Beta testing is a common practice for intangible products like software. Release an application, let customers bang on it, put bug fixes into the next version for download onto devices. Repeat.
For brick-and-mortar products like buildings, beta testing is unusual if not unheard of. But two Salt Lake City entrepreneurs now offer a system that evaluates buildings while in development.
PassiveLogic CEO Troy Harvey says this could solve a lot of problems before construction begins. “If you’re an engineer, there’s this is kind of a crazy idea to go and build the first one without beta testing it, and to just hope it works out,” he said.
Harvey and Jeremy Fillingim in 2014 founded PassiveLogic, an AI platform to engineer and autonomously operate all the Internet of Things components of buildings.
PassiveLogic’s Hive system — the startup calls it “brains for buildings” — is powered by the energy-sipping, AI-capable Jetson Nano module. The system can also be retrofitted into existing structures.
The Hive can make split-second decisions on controlling buildings by merging data from multiple sensors using sensor fusion algorithms. And it enables automated interpretation and responsiveness for dynamic situations such as lights that brighten but can also add heat to a space or automated window louvers that reduce glare but also cool a room.
New Era for IoT: Jetson
PassiveLogic’s software enables designers and architects to digitally map out the components for the system controls architecture. Contractors and architects can then run AI-driven simulations on IoT systems before starting construction. The simulations are run with neural networks to help optimize for areas such as energy efficiency and comfort.
In addition to the Hive controller for edge computing, the system uses the startup’s half-dollar-size Swarm room sensors and compact Cell modules to connect into building components for hard-wired control.
“With the Jetson Nano, we’re getting all this computing power that we can put right at the edge, and so we can do all these things in AI with a real-time system,” said Harvey.
PassiveLogic’s pioneering application in building AI, edge computing and IoT comes as retailers, manufacturers, municipalities and scores of others are embracing NVIDIA GPU-driven edge computing for autonomy.

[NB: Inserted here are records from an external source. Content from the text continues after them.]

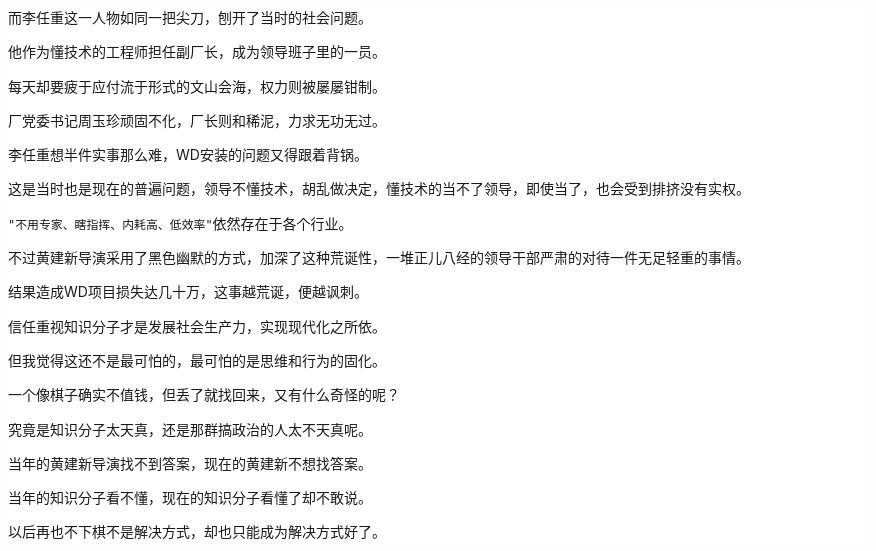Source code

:而李任重这一人物如同一把尖刀，刨开了当时的社会问题。

他作为懂技术的工程师担任副厂长，成为领导班子里的一员。

每天却要疲于应付流于形式的文山会海，权力则被屡屡钳制。

厂党委书记周玉珍顽固不化，厂长则和稀泥，力求无功无过。

李任重想半件实事那么难，WD安装的问题又得跟着背锅。

这是当时也是现在的普遍问题，领导不懂技术，胡乱做决定，懂技术的当不了领导，即使当了，也会受到排挤没有实权。

`"不用专家、瞎指挥、内耗高、低效率"`依然存在于各个行业。

不过黄建新导演采用了黑色幽默的方式，加深了这种荒诞性，一堆正儿八经的领导干部严肃的对待一件无足轻重的事情。

结果造成WD项目损失达几十万，这事越荒诞，便越讽刺。

信任重视知识分子才是发展社会生产力，实现现代化之所依。

但我觉得这还不是最可怕的，最可怕的是思维和行为的固化。

一个像棋子确实不值钱，但丢了就找回来，又有什么奇怪的呢？

究竟是知识分子太天真，还是那群搞政治的人太不天真呢。

当年的黄建新导演找不到答案，现在的黄建新不想找答案。

当年的知识分子看不懂，现在的知识分子看懂了却不敢说。

以后再也不下棋不是解决方式，却也只能成为解决方式好了。 

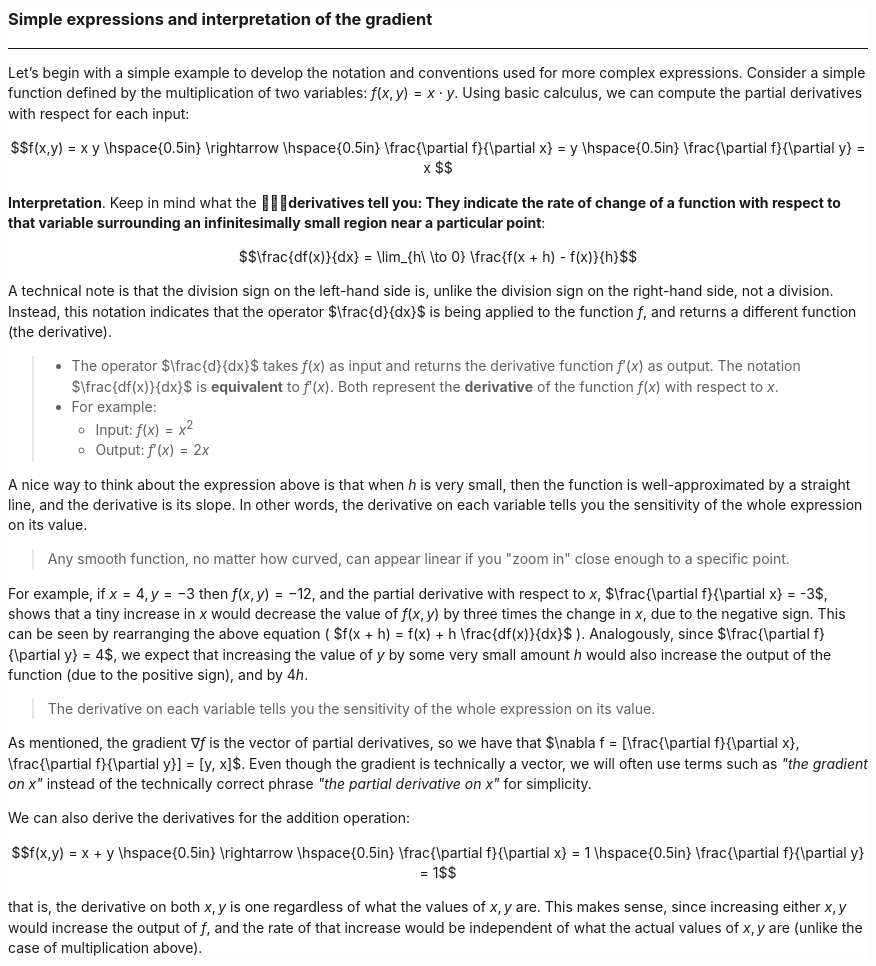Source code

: 
### Simple expressions and interpretation of the gradient
___
Let’s begin with a simple example to develop the notation and conventions used for more complex expressions. Consider a simple function defined by the multiplication of two variables: $f(x, y) = x \cdot y$. Using basic calculus, we can compute the partial derivatives with respect for each input:

$$f(x,y) = x y \hspace{0.5in} \rightarrow \hspace{0.5in} \frac{\partial f}{\partial x} = y \hspace{0.5in} \frac{\partial f}{\partial y} = x $$

**Interpretation**. Keep in mind what the **🌟🌟🌟derivatives tell you: They indicate the rate of change of a function with respect to that variable surrounding an infinitesimally small region near a particular point**:

$$\frac{df(x)}{dx} = \lim_{h\ \to 0} \frac{f(x + h) - f(x)}{h}$$

A technical note is that the division sign on the left-hand side is, unlike the division sign on the right-hand side, not a division. Instead, this notation indicates that the operator $\frac{d}{dx}$ is being applied to the function $f$, and returns a different function (the derivative). 

> -   The operator $\frac{d}{dx}$​ takes $f(x)$ as input and returns the derivative function $f'(x)$ as output. The notation $\frac{df(x)}{dx}$ is **equivalent** to $f'(x)$. Both represent the **derivative** of the function $f(x)$ with respect to $x$.
>-   For example:
 >     -   Input: $f(x) = x^2$
>     -   Output: $f'(x) = 2x$

A nice way to think about the expression above is that when $h$ is very small, then the function is well-approximated by a straight line, and the derivative is its slope. In other words, the derivative on each variable tells you the sensitivity of the whole expression on its value.
> Any smooth function, no matter how curved, can appear linear if you "zoom in" close enough to a specific point.

For example, if $x = 4, y = -3$ then $f(x,y) = -12$, and the partial derivative with respect to $x$, $\frac{\partial f}{\partial x} = -3$, shows that a tiny increase in $x$ would decrease the value of $f(x, y)$ by three times the change in $x$, due to the negative sign. This can be seen by rearranging the above equation ( $f(x + h) = f(x) + h \frac{df(x)}{dx}$ ). Analogously, since $\frac{\partial f}{\partial y} = 4$, we expect that increasing the value of $y$ by some very small amount $h$ would also increase the output of the function (due to the positive sign), and by $4h$.
> The derivative on each variable tells you the sensitivity of the whole expression on its value.

As mentioned, the gradient $\nabla f$ is the vector of partial derivatives, so we have that $\nabla f = [\frac{\partial f}{\partial x}, \frac{\partial f}{\partial y}] = [y, x]$. Even though the gradient is technically a vector, we will often use terms such as *"the gradient on x"* instead of the technically correct phrase *"the partial derivative on x"* for simplicity.

We can also derive the derivatives for the addition operation:

$$f(x,y) = x + y \hspace{0.5in} \rightarrow \hspace{0.5in} \frac{\partial f}{\partial x} = 1 \hspace{0.5in} \frac{\partial f}{\partial y} = 1$$

that is, the derivative on both $x,y$ is one regardless of what the values of $x,y$ are. This makes sense, since increasing either $x,y$ would increase the output of $f$, and the rate of that increase would be independent of what the actual values of $x,y$ are (unlike the case of multiplication above). 
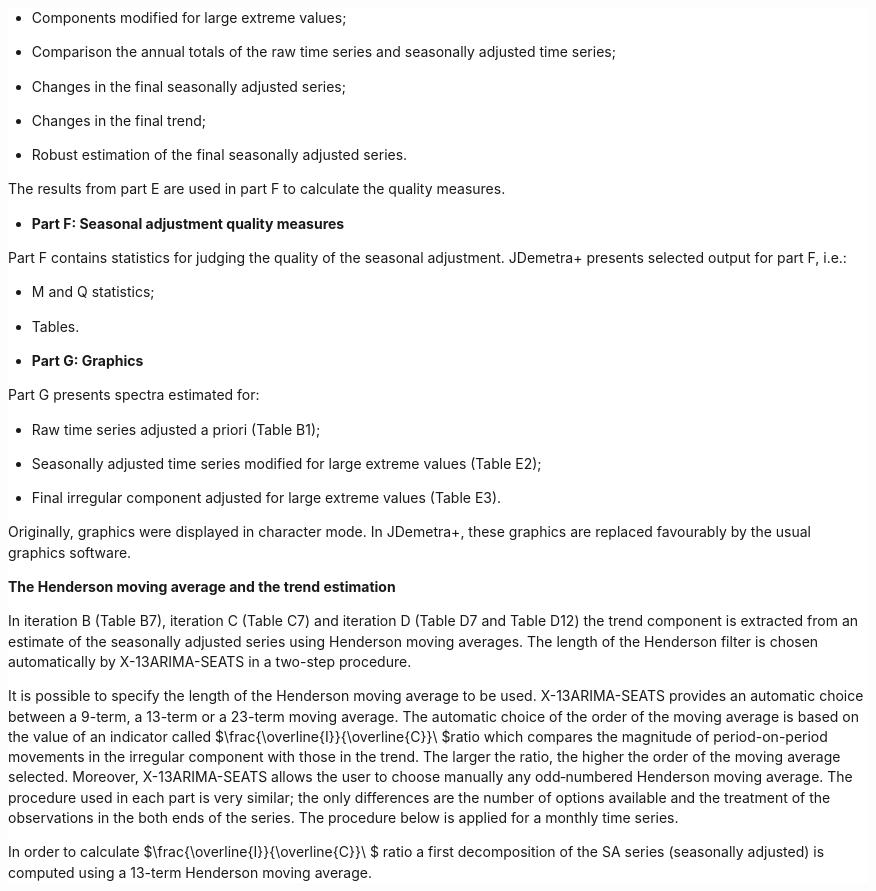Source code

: -   Components modified for large extreme values;

-   Comparison the annual totals of the raw time series and seasonally adjusted time series;

-   Changes in the final seasonally adjusted series;

-   Changes in the final trend;

-   Robust estimation of the final seasonally adjusted series.

The results from part E are used in part F to calculate the quality measures.

-   **Part F: Seasonal adjustment quality measures**

Part F contains statistics for judging the quality of the seasonal
adjustment. JDemetra+ presents selected output for part F, i.e.:

-   M and Q statistics;

-   Tables.



-   **Part G: Graphics**

Part G presents spectra estimated for:

-   Raw time series adjusted a priori (Table B1);

-   Seasonally adjusted time series modified for large extreme values
    (Table E2);

-   Final irregular component adjusted for large extreme values (Table
    E3).

Originally, graphics were displayed in character mode. In JDemetra+,
these graphics are replaced favourably by the usual graphics software.

**The Henderson moving average and the trend estimation**

In iteration B (Table B7), iteration C (Table C7) and iteration D (Table
D7 and Table D12) the trend component is extracted from an estimate of
the seasonally adjusted series using Henderson moving averages. The
length of the Henderson filter is chosen automatically by
X-13ARIMA-SEATS in a two-step procedure.

It is possible to specify the length of the Henderson moving average to
be used. X-13ARIMA-SEATS provides an automatic choice between a 9-term,
a 13-term or a 23-term moving average. The automatic choice of the order
of the moving average is based on the value of an indicator called
$\frac{\overline{I}}{\overline{C}}\ $ratio which compares the magnitude
of period-on-period movements in the irregular component with those in
the trend. The larger the ratio, the higher the order of the moving
average selected. Moreover, X-13ARIMA-SEATS allows the user to choose
manually any odd‑numbered Henderson moving average. The procedure used
in each part is very similar; the only differences are the number of
options available and the treatment of the observations in the both ends
of the series. The procedure below is applied for a monthly time series.

In order to calculate $\frac{\overline{I}}{\overline{C}}\ $ ratio a
first decomposition of the SA series (seasonally adjusted) is computed
using a 13-term Henderson moving average.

The company is a member of NVIDIA’s Inception program, which helps startups scale markets faster with networking opportunities, technical guidance on GPUs and access to training.
“NVIDIA Inception is offering technical guidance on the capabilities and implementation of Jetson as PassiveLogic prepares to fulfill our backlog of customer demand,” said Harvey. “The capabilities of the Jetson chip open up opportunities for our platform.”
Hive: AI Edge Computing
PassiveLogic’s Hive controllers can bring AI to ordinary edge devices such as closed-caption cameras, lighting, and heating and air conditioning systems. This allows image recognition applications for buildings with cameras and smart temperature controls, among other benefits.
“It becomes a control hub for all of those sensors in the building and all of the controllable things,” said Harvey.
Hive can also factor in where densities of people are in buildings, based on data taken from its networked Swarm devices, which use Bluetooth mesh trilateralization to locate building occupants. It can then adjust temperature, lights or other systems for where people are located.
Digital Twin AI Simulations
The company’s Cell modules — hard-wired, software-defined input-output units — are used to bridge all the physical building connections into its Hive AI edge computing systems. As customers connect these building block-like modules together, they’re also laying the software foundation for what this autonomous system looks like.
PassiveLogic enables customers to digitally lay out building controls and set up simulations within its software platform on Hive. Customers can import CAD designs or sketch them out, including all of the features of a building that need to be monitored.
The AI engine understands at a physics level how buildings components work, and it can run simulations of building systems, taking into account complex interactions, and making control decisions to optimize operation. Next, the Hive compares this optimal control path to actual sensor data, applies machine learning, and gets smarter about operating the building over time.
Whether it’s an existing building getting an update or a design for a new one, customers can run simulations with Hive to see how they can improve energy consumption and comfort.
“Once you plug it in, you can learn onsite and actually build up a unique local-based training using deep learning and compare it with other buildings,” Harvey said.